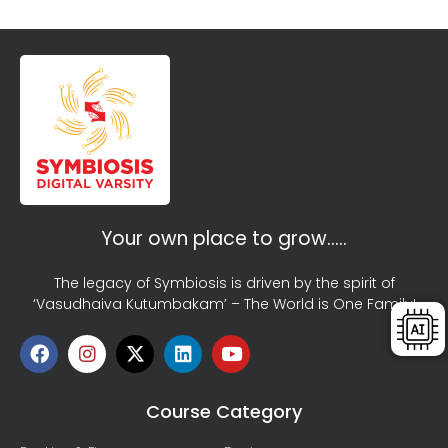
Your own place to grow…..
The legacy of Symbiosis is driven by the spirit of
‘Vasudhaiva Kutumbakam’ – The World is One Family!
Course Category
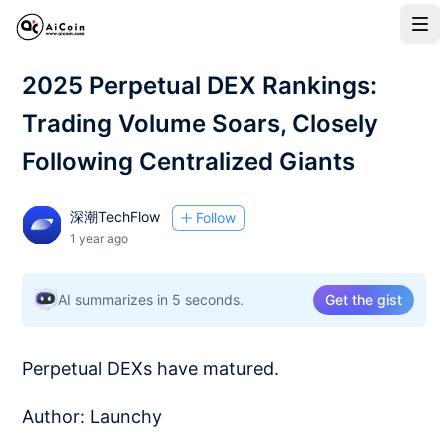
2025 Perpetual DEX Rankings:
Trading Volume Soars, Closely
Following Centralized Giants
深潮TechFlow
Follow
1 year ago
AI summarizes in 5 seconds.
Get the gist
Perpetual DEXs have matured.
Author: Launchy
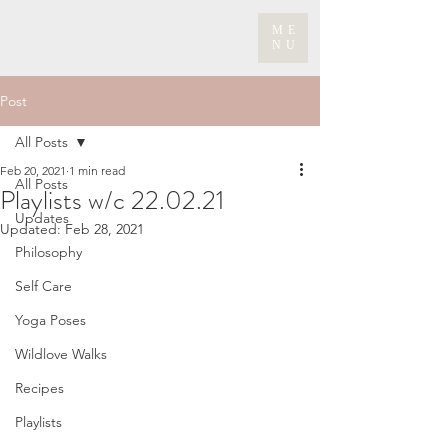
ME
NU
Post
All Posts
Feb 20, 2021
1 min read
All Posts
Playlists w/c 22.02.21
Updates
Updated:
Feb 28, 2021
Philosophy
Self Care
Yoga Poses
Wildlove Walks
Recipes
Playlists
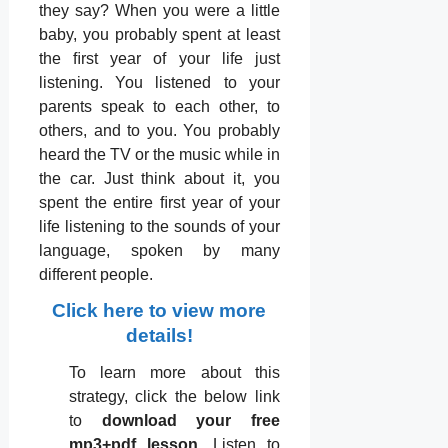
they say? When you were a little
baby, you probably spent at least
the ﬁrst year of your life just
listening. You listened to your
parents speak to each other, to
others, and to you. You probably
heard the TV or the music while in
the car. Just think about it, you
spent the entire ﬁrst year of your
life listening to the sounds of your
language, spoken by many
different people.
Click here to view more
details!
To learn more about this
strategy, click the below link
to
download your free
mp3+pdf lesson
. Listen to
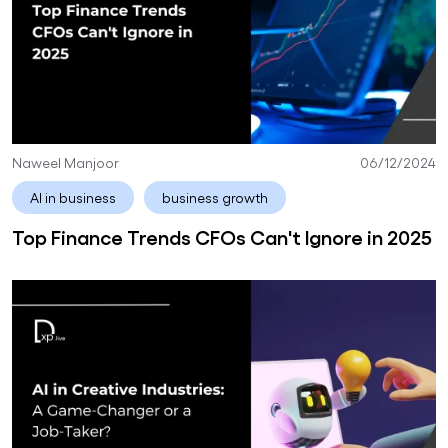
Naweel Manjoor
06/12/2024
AI in business
business growth
Top Finance Trends CFOs Can't Ignore in 2025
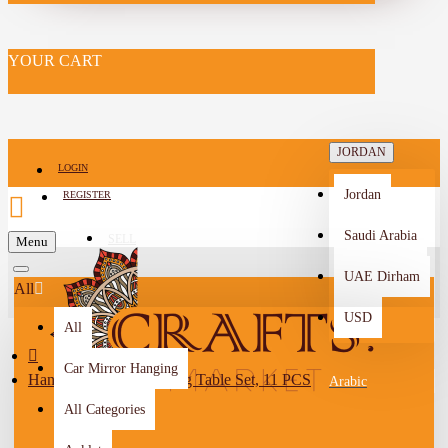
YOUR CART
JORDAN
LOGIN
Jordan
REGISTER
Saudi Arabia
SELL
Menu
-->
UAE Dirham
All
USD
All
Car Mirror Hanging
Handmade Burlap Dining Table Set, 11 PCS
Arabic
All Categories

■ **REQUEST**: Rewrite as a numbered list the lines of the data, starting with the line that contains "Naweel Manjoor" and going on through the last line. Leave out blank lines and the pictures.

■ **SOLUTION FOR THIS TASK**:
1. Naweel Manjoor
2. 06/12/2024
3. AI in business
4. business growth
5. Top Finance Trends CFOs Can't Ignore in 2025
6. YOUR CART
7. JORDAN
8. LOGIN
9. Jordan
10. REGISTER
11. Saudi Arabia
12. SELL
13. Menu
14. -->
15. UAE Dirham
16. All
17. USD
18. All
19. Car Mirror Hanging
20. Handmade Burlap Dining Table Set, 11 PCS
21. Arabic
22. All Categories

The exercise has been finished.